*TASK GOAL*.
Would you please output, word for word, the span of the listing below that opens on the line containing "index pip: (134, 75)" and closes on the line containing "ring mcp: (508, 21)"? Include both ends and nothing more.

*PROVIDED INFORMATION*.
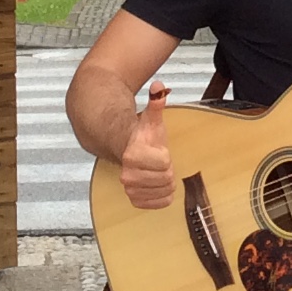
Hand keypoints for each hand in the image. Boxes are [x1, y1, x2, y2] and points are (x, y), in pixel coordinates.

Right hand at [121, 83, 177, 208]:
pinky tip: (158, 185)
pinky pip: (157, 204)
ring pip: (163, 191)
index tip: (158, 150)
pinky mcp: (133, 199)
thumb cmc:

* * *

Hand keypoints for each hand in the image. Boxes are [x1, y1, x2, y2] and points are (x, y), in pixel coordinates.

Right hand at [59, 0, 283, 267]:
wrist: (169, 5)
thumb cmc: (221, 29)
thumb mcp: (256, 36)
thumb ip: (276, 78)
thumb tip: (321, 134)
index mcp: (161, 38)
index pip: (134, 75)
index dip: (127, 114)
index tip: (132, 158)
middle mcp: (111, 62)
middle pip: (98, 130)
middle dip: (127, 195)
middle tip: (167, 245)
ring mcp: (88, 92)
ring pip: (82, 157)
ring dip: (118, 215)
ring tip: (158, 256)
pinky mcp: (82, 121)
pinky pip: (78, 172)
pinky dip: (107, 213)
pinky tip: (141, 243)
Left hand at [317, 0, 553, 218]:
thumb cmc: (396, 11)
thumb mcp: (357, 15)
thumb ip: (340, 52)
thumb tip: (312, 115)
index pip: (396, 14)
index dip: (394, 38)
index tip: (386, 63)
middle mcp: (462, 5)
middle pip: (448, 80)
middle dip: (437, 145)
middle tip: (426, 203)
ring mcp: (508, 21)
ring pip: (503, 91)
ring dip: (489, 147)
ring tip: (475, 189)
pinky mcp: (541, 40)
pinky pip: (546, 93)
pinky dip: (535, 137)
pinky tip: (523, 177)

*THE ANSWER*.
index pip: (134, 75)
index dip: (127, 114)
index tip: (132, 158)
middle mcp: (111, 62)
middle pip: (98, 130)
middle dip: (127, 195)
middle tip: (167, 245)
ring mcp: (88, 92)
ring pip: (82, 157)
ring dip: (118, 215)
ring tip: (158, 256)
pinky mcp: (82, 121)
pinky pip: (78, 172)
pinky dip: (107, 213)
pinky tip: (141, 243)
Left hand at [317, 0, 553, 218]:
thumb cmc: (396, 11)
thumb mcp: (357, 15)
thumb ip: (340, 52)
thumb tip: (312, 115)
index pip: (396, 14)
index dip: (394, 38)
index tip: (386, 63)
middle mcp: (462, 5)
middle pip: (448, 80)
middle dip: (437, 145)
middle tip: (426, 203)
ring mcp: (508, 21)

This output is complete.